Kochen macht Spaß. Noch schöner ist es, wenn es anschließend den Gästen schmeckt. Die Wernigeröder Müntzer-Schülerköche werden beim Sachsen-Anhalt-Tag bestimmt wieder viel Lob bekommen.

Wernigerode (wb) l Die Schülerköche der Thomas-Müntzer-Schule in Wernigerode gehen wieder auf große Tour. Wenn beim Sachsen-Anhalt-Tag am Wochenende des 29. bis 31. Mai zehntausende Menschen in Köthen feiern, dürfen die jungen Köche natürlich nicht fehlen. Wie schon in den Jahren zuvor werden sie am Stand des Landesverwaltungsamtes den Kochlöffel schwingen und den Besuchern die eine oder andere Leckerei anbieten. "Viele zeigten sich beeindruckt, mit wie viel Ehrgeiz, Phantasie und Ausdauer die Jugendlichen bei der Sache sind", blickt Gabriele Städter vom Landesverwaltungsamt auf vergangene Sachsen-Anhalt-Tage zurück.

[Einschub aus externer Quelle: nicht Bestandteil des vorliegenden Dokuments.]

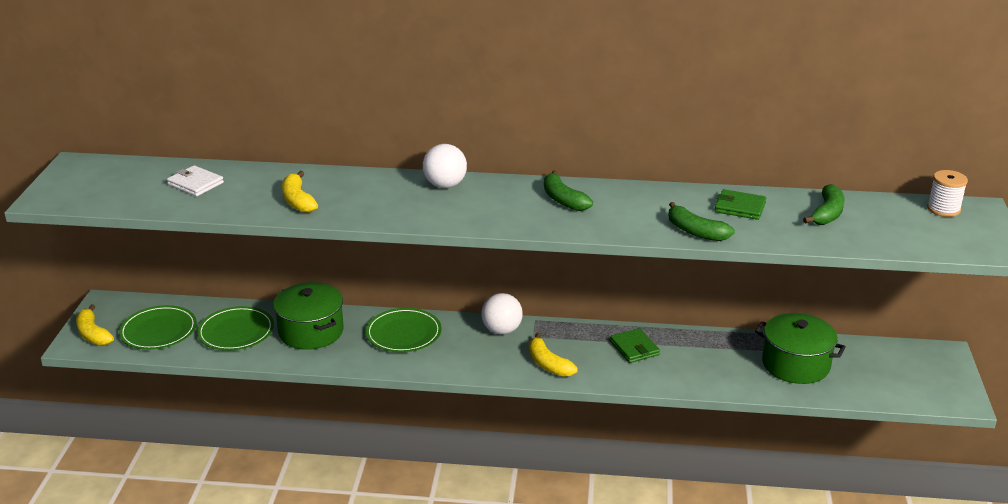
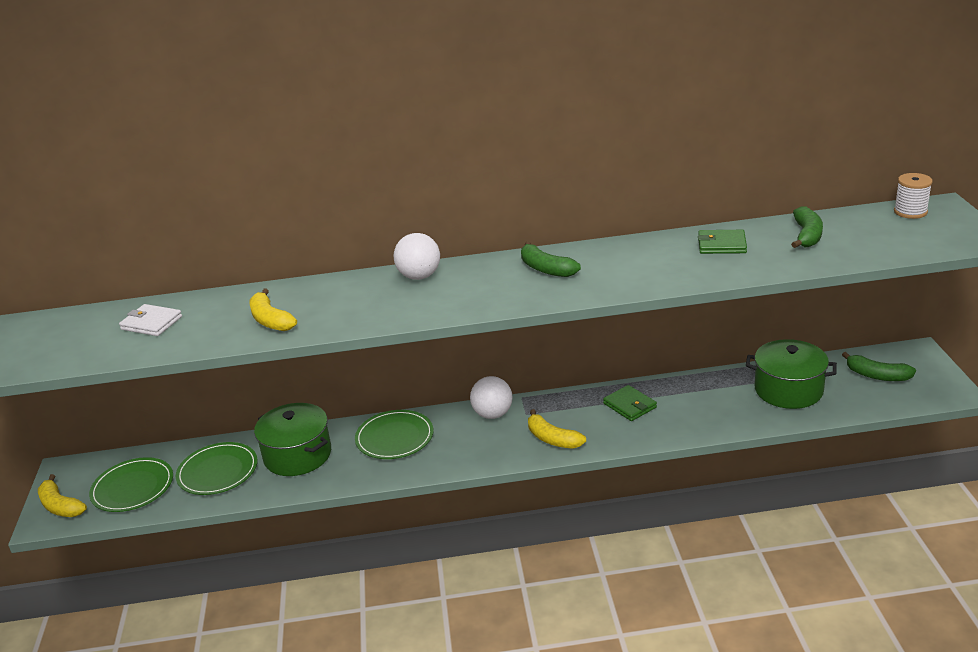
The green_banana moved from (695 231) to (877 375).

An ihrem Stand sind die Wernigeröder natürlich nicht alleine. Die routinierten Müntzer-Schüler treffen in Köthen auf Schülerköche aus Annaburg, Förderstedt, Bitterfeld, Calbe, Zeitz, Köthen und Eisleben.

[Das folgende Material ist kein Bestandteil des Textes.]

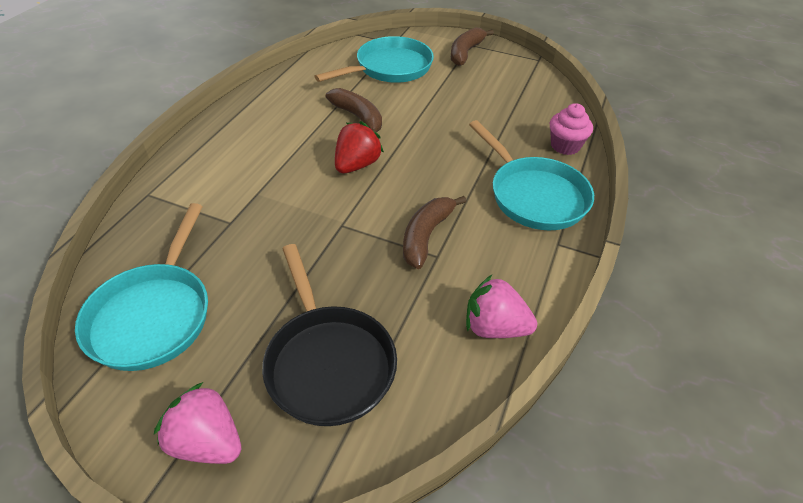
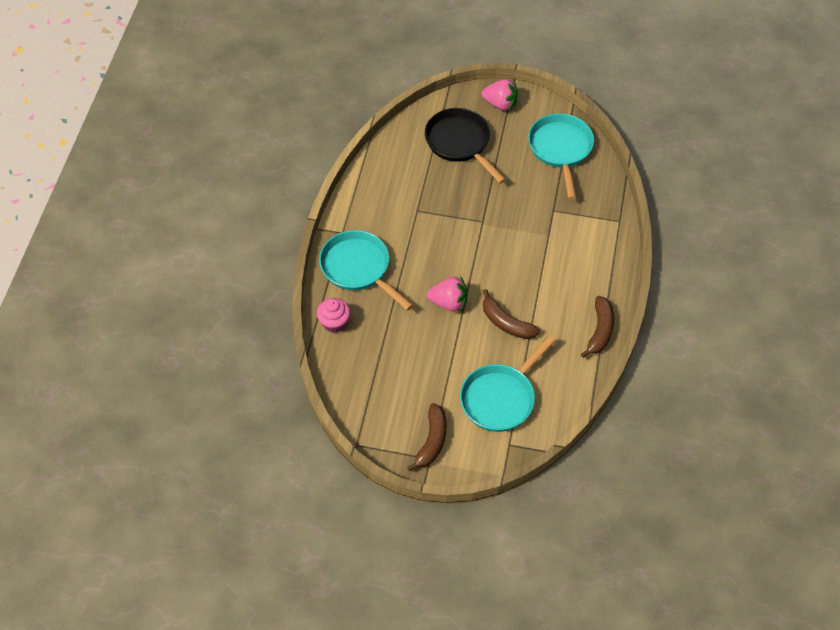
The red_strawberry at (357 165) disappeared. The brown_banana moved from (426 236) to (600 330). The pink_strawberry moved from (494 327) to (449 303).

Das Team der "Thomas Müntzer" Sekundarschule Wernigerode unter Anleitung von Martina Fölsch hat sich mit viel Kreativität auf das Ereignis vorbereitet und neue Rezepte entwickelt, mit denen es den Gästen des Sachsen-Anhalt-Tages eine Freude bereiten will. Die bieten sie am Sonnabend, 30. Mai, zwischen 14.30 und 16 Uhr allen Besuchern des großen Volksfestes zum Verkosten an.

Ganz besonders gespannt sind alle Beteiligten, wie der neue Rezeptblock bei den Gästen ankommt. Auch daran haben die Wernigeröder Sekundarschüler mit großem Engagement mitgewirkt. "Wir essen früher auf" - so hieß das Kochbuch, das das Landesverwaltungsamt gemeinsam mit Schülerinnen und Schülern verschiedener Schulen in Sachsen-Anhalt vor nunmehr acht Jahren herausgegeben hatte und in zwei Neuauflagen nachdrucken ließ. Drei Jahre später entstand aufgrund großer Nachfrage der zweite Teil des Bestsellers mit dem Titel "Wir essen natürlich auf".

Mittlerweile sind die Bücher längst vergriffen und die einstigen Nachwuchsköche haben die Schule in Richtung Berufsleben verlassen, schreibt Gabriele Städter. Und weiter: "Zeit also, eine neue Idee in Angriff zu nehmen und einen Rezeptblock zu entwickeln, der der Schnelllebigkeit unserer Zeit und dem Bedürfnis nach Synergieeffekten Rechnung tragen soll."

Gesagt, getan: Diesmal wurden die Rezepte nicht in Buchform zusammengetragen sondern als Abreißblock und gleich noch mit Einkaufsliste und Notizzettel versehen.